Krótkoterminowo decyzja D. Trumpa spotka się z emocjonalną i gwałtowną reakcją w Unii Europejskiej jako całkowicie sprzeczną z obowiązującą wykładnią europejskiej polityki klimatycznej. Stany Zjednoczone (a właściwie D. Trump osobiście) zostaną przedstawione jako niedouczony i zacofany przeciwnik nowych technologii i prób uratowania świata zagrożonego zmianami klimatycznymi.

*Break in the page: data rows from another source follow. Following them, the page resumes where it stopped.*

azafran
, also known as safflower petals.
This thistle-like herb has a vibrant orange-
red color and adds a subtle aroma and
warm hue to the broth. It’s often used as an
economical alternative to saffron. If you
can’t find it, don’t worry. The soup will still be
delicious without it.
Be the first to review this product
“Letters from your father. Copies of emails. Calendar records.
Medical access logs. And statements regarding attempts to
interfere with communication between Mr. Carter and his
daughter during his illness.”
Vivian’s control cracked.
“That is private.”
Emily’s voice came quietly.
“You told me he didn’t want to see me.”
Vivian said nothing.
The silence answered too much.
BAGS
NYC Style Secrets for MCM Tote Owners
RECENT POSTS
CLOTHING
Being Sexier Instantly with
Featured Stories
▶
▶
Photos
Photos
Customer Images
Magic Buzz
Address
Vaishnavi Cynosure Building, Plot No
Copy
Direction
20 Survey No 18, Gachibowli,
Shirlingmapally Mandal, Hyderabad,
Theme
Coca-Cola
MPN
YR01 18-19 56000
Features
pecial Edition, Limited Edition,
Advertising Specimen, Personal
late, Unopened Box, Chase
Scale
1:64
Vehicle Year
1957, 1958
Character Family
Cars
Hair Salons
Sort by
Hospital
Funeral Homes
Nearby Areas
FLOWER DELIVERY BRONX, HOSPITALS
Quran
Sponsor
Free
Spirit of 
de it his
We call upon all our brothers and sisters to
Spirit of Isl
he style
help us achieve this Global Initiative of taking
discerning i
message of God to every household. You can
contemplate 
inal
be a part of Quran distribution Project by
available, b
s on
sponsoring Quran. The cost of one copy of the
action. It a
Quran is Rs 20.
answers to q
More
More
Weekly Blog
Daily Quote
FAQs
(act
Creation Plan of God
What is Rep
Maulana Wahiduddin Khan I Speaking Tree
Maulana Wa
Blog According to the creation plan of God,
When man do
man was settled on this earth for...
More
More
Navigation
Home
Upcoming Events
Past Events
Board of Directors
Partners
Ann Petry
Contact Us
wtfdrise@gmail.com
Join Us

Europa odpowie jasnym przesłaniem o konieczności kontynuacji postanowień porozumienia paryskiego w rozumieniu „brukselskim” czyli gwałtownego zmniejszania emisji CO2 zgodnie z europejskimi dyrektywami, które są własną, europejską interpretacją traktatu w Paryżu, który dla przypomnienia, mówi o konieczności utrzymania wzrostu temperatury na świecie i indywidualnych wkładach poszczególnych państw. Ewidentne szybsze stanie się wdrażanie nowych, europejskich regulacji klimatycznych, a może także proponowanie jeszcze ostrzejszych limitów redukcji CO2 w Europie. Z kolei Chiny zaprezentują postawę wyczekującą, zapowiadając utrzymanie poparcia dla postanowień paryskich i kontynuację ostatniego, chińskiego trendu inwestycji w źródła odnawialne, co w Chinach jest koniecznością z uwagi na katastrofalne zanieczyszczenie środowiska. Deklaracje chińskie będą bardziej zrównoważone i bardziej niejasne. Dla dużej ilości krajów rozwijających się (Indie, Południowo Wschodnia Azja, Afryka i Ameryka Południowa), decyzja USA będzie sygnałem do jeszcze bardziej „liberalnego” podejścia do porozumienia COP 21 i deklarowania jeszcze bardziej niejasnych i właściwie nieograniczających własne gospodarki, lokalnych celów klimatycznych. Porozumienie Paryskie stanie się więc jeszcze bardziej formalną fikcją, bo rzeczywiste działania wszystkich krajów (poza Europą) będą bardziej pozorowane niż realne.